Return every line from the one containing "Around what value" through the end of the records, both ends included and with nothing altered. Omit the pictures.

[Chart comprehension records]
::::::::
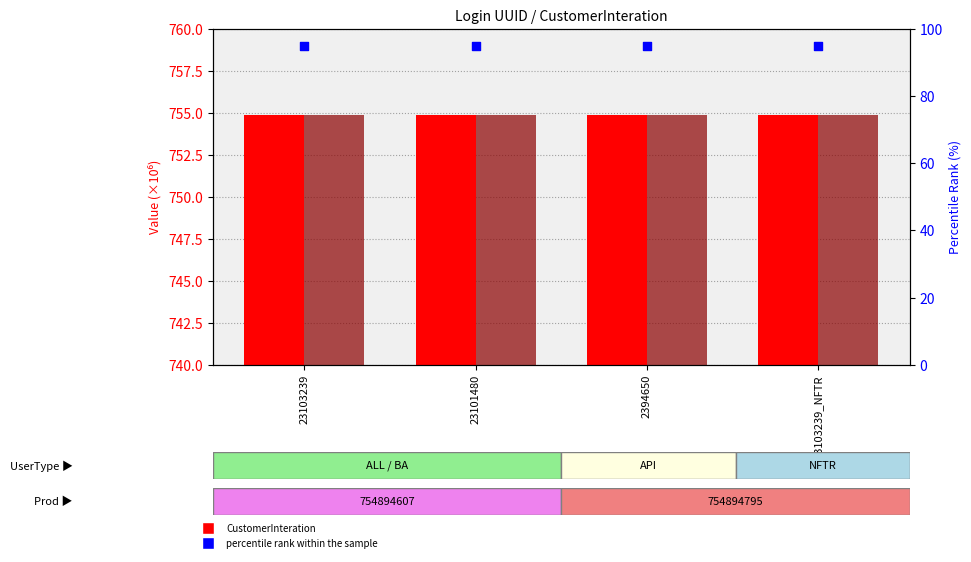

At how many categories does at least one series exceed 513?

4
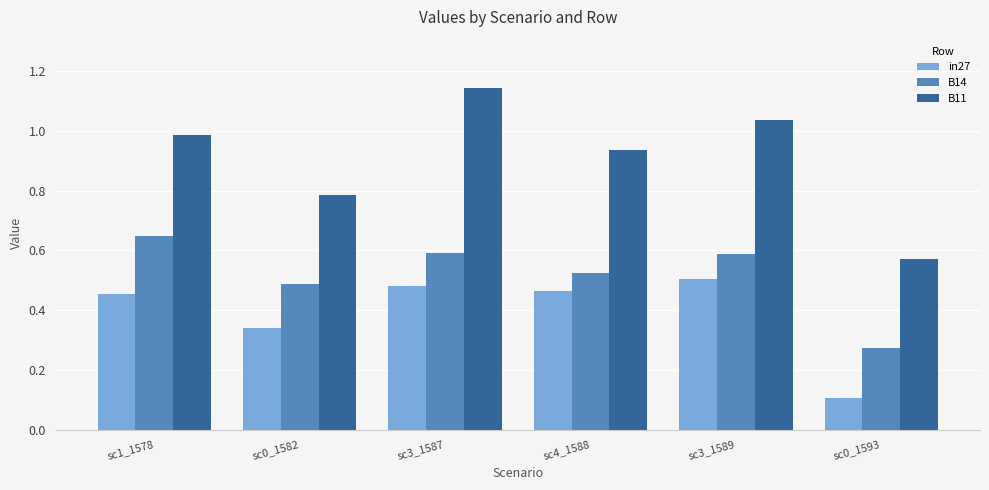

Where is in27 nearest to the value 0?

sc0_1593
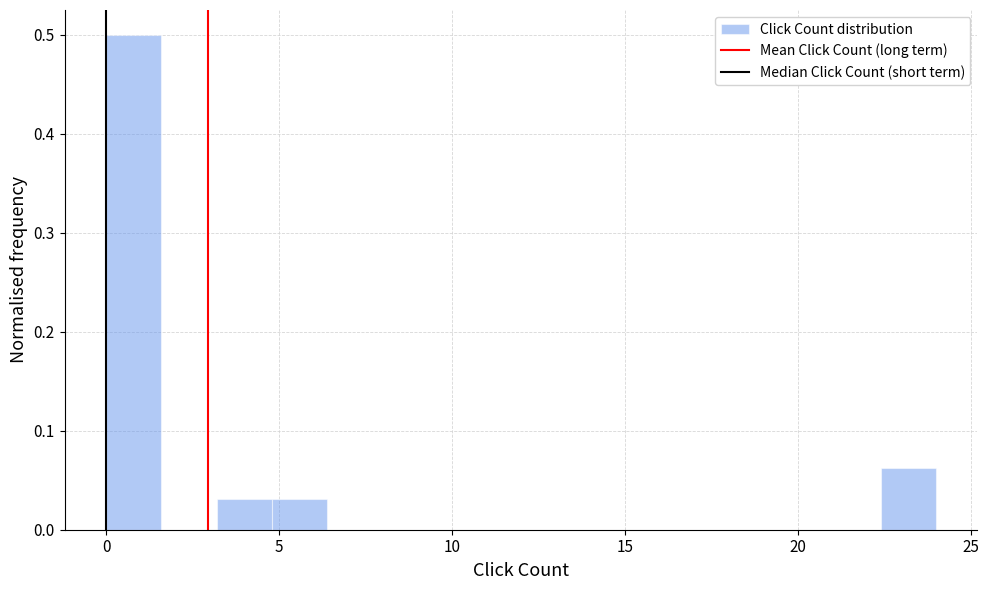

Around what value on the x-axis is the tallest bar? Give the approximate position of its centre, as read against the axis.

1.0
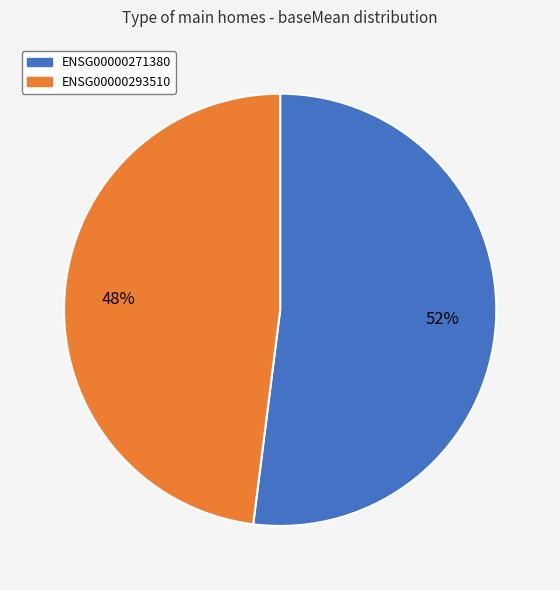

Rank the categories by value from highest to lowest.

ENSG00000271380, ENSG00000293510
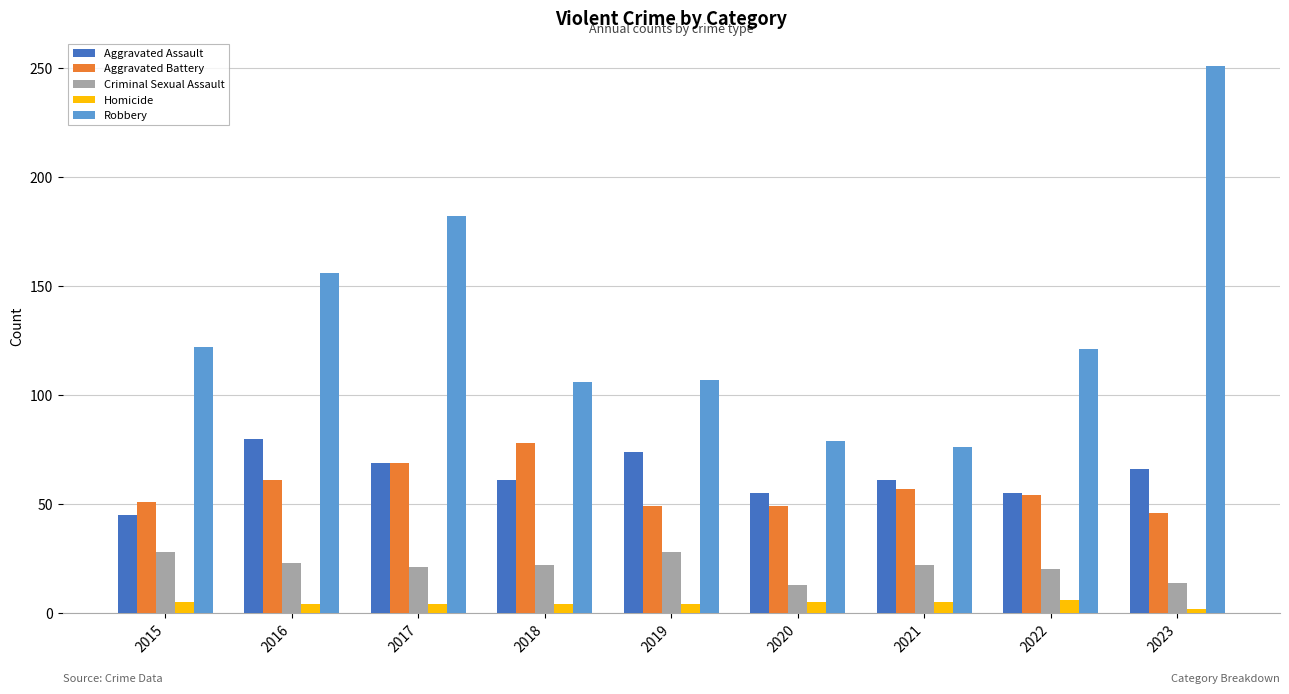

Are the bars grouped side by side (vs. stacked)?

Yes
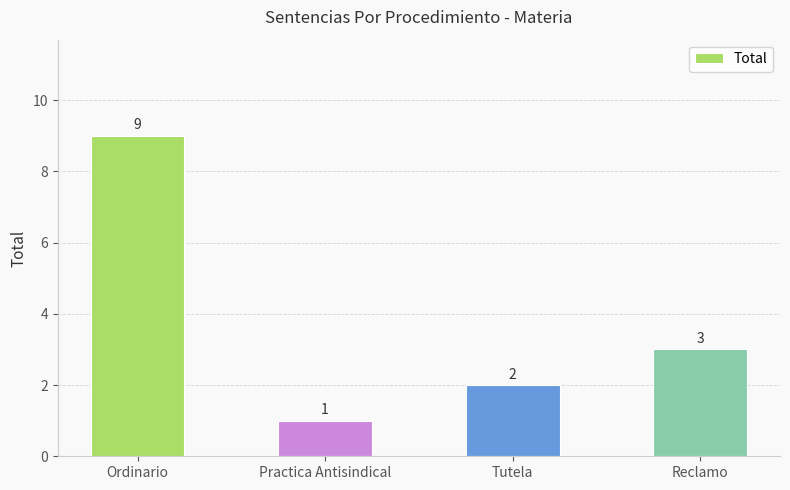

The chart shows a value of 9 at Ordinario. True or false?

True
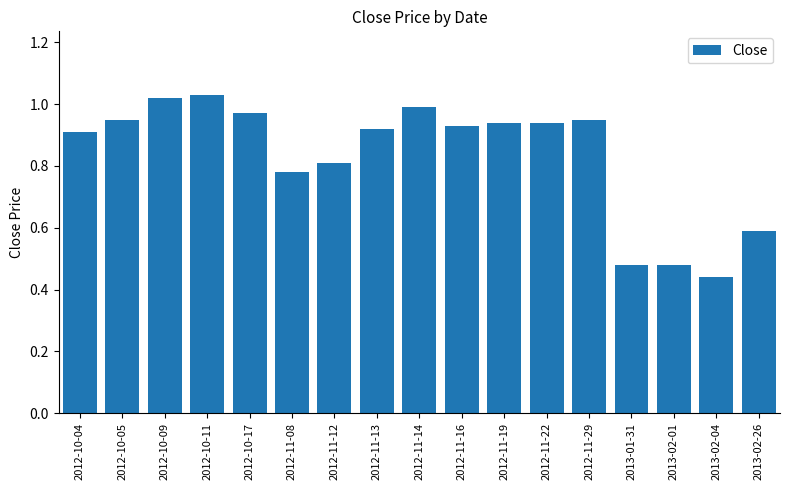

What is the label of the 13th bar from the right?

2012-10-17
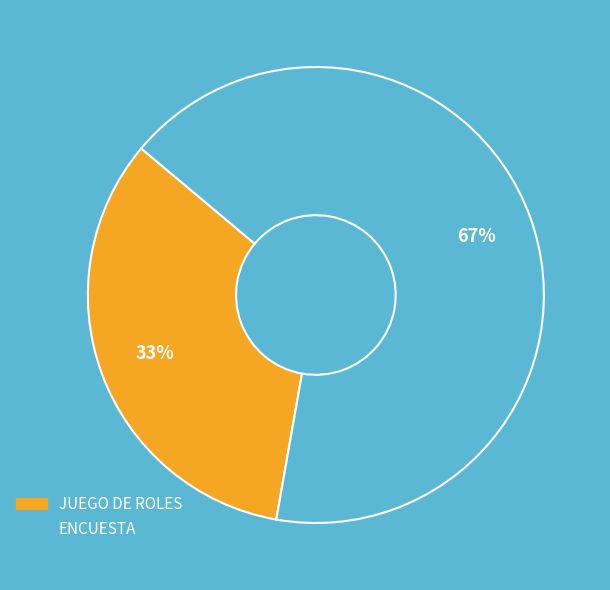

Combined, do ENCUESTA and JUEGO DE ROLES account for over 50%?

Yes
::::::::
#### Problem solution:
Around what value on the x-axis is the tallest bar? Give the approximate position of its centre, as read against the axis.

1.0

Rank the categories by value from highest to lowest.

ENSG00000271380, ENSG00000293510

Are the bars grouped side by side (vs. stacked)?

Yes

The chart shows a value of 9 at Ordinario. True or false?

True

What is the label of the 13th bar from the right?

2012-10-17

Combined, do ENCUESTA and JUEGO DE ROLES account for over 50%?

Yes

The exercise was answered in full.